Java 8 reduce BinaryOperator what is used for?

chiperortiz picture chiperortiz · Jun 1, 2014 · Viewed 9.3k times · Source

i am currently reading the O'reilly Java 8 Lambdas is a really good book. i came across with a example like this.

i have a

private final BiFunction<StringBuilder,String,StringBuilder>accumulator=
(builder,name)->{if(builder.length()>0)builder.append(",");builder.append("Mister:").append(name);return builder;};

final Stream<String>stringStream = Stream.of("John Lennon","Paul Mccartney"
,"George Harrison","Ringo Starr");
final StringBuilder reduce = stringStream
    .filter(a->a!=null)
    .reduce(new StringBuilder(),accumulator,(left,right)->left.append(right));
 System.out.println(reduce);
 System.out.println(reduce.length());

this produce the right output.

Mister:John Lennon,Mister:Paul Mccartney,Mister:George Harrison,Mister:Ringo Starr

my question is regarded the reduce method the last parameter which is a BinaryOperator

my question is which this parameter is used for? if i change by

.reduce(new StringBuilder(),accumulator,(left,right)->new StringBuilder());

the ouput is the same if i pass NULL then N.P.E is returned.

what for this parameter is used for?

UPDATE

why if i run it on parallelStream i am receiving differents results?

first run.

returned StringBuilder length = 420

second run

returned StringBuilder length = 546

third run

returned StringBuilder length = 348

and so on? why is this... should not return all the values at each iteration?
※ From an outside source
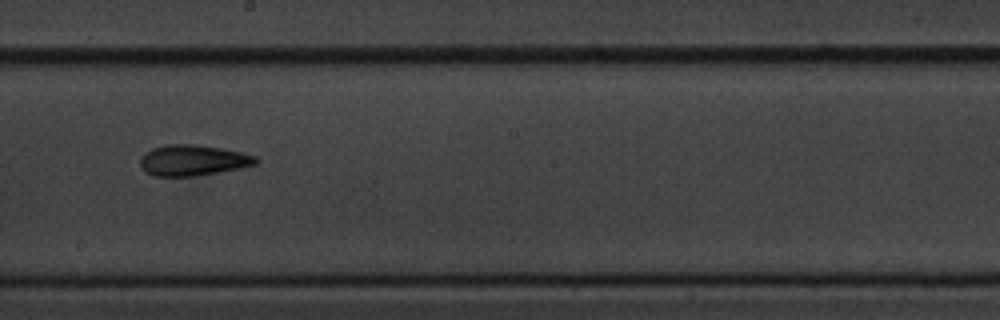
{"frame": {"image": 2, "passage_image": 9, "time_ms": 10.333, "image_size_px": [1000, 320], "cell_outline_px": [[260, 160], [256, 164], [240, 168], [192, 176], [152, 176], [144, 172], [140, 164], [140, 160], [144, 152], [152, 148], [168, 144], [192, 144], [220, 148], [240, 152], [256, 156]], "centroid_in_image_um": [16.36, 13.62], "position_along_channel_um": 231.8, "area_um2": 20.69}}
any help is hugely grateful.

thanks.

Answer

nosid picture nosid · Jun 1, 2014

The method reduce in the interface Stream is overloaded. The parameters for the method with three arguments are:

  • identity
  • accumulator
  • combiner

The combiner supports parallel execution. Apparently, it is not used for sequential streams. However, there is no such guarantee. If you change your streams into parallel stream, I guess you will see a difference:

Stream<String>stringStream = Stream.of(
    "John Lennon", "Paul Mccartney", "George Harrison", "Ringo Starr")
    .parallel();

Here is an example of how the combiner can be used to transform a sequential reduction into a reduction, that supports parallel execution. There is a stream with four Strings and acc is used as an abbreviation for accumulator.apply. Then the result of the reduction can be computed as follows:

acc(acc(acc(acc(identity, "one"), "two"), "three"), "four");

With a compatible combiner, the above expression can be transformed into the following expression. Now it is possible to execute the two sub-expressions in different threads.

combiner.apply(
    acc(acc(identity, "one"), "two"),
    acc(acc(identity, "three"), "four"));

Regarding your second question, I use a simplified accumulator to explain the problem:

BiFunction<StringBuilder,String,StringBuilder> accumulator =
    (builder,name) -> builder.append(name);

According to the Javadoc for Stream::reduce, the accumulator has to be associative. In this case, that would imply, that the following two expressions return the same result:

acc(acc(acc(identity, "one"), "two"), "three")  
acc(acc(identity, "one"), acc(acc(identity, "two"), "three"))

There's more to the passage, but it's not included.